INFORMATION PROVIDED section start

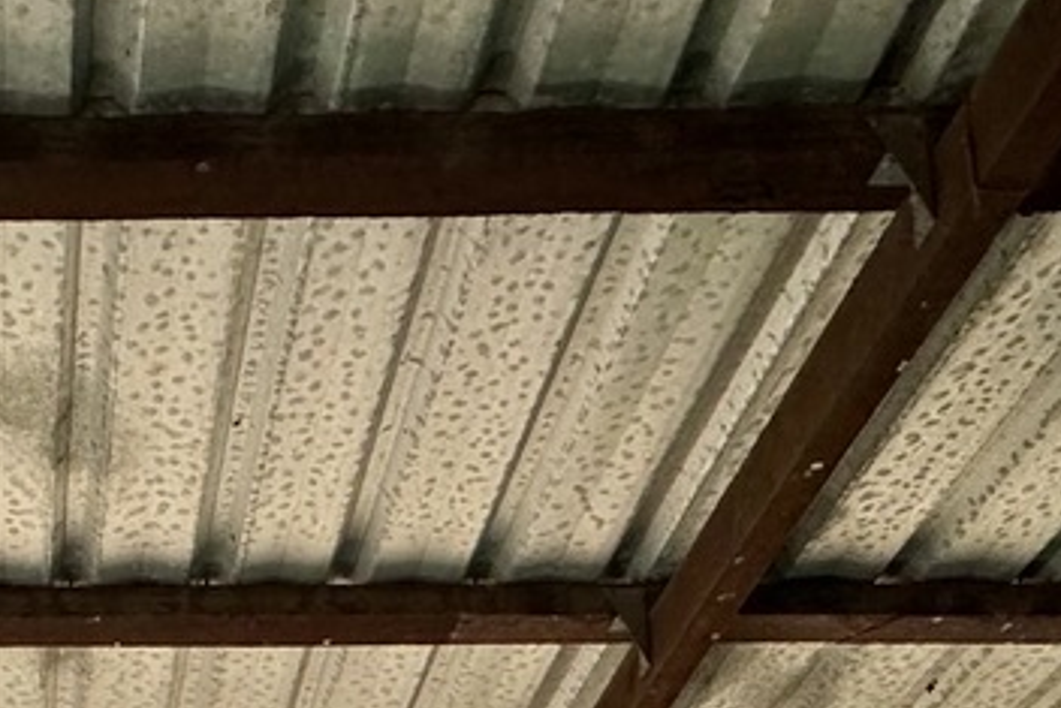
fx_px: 1828
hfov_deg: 29.8
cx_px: -42
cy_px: 1463
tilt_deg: -6.6
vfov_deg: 16.2
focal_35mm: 62
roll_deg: +0.8
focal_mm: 2.22
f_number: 2.2
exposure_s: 1/620
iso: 40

INFORMATION PROVIDED section end

EXERCISE DESCRIPTION
Copy all the entries above exactly as they stand, except for the pictures.

WRITTEN ANSWER
fx_px: 1828
hfov_deg: 29.8
cx_px: -42
cy_px: 1463
tilt_deg: -6.6
vfov_deg: 16.2
focal_35mm: 62
roll_deg: +0.8
focal_mm: 2.22
f_number: 2.2
exposure_s: 1/620
iso: 40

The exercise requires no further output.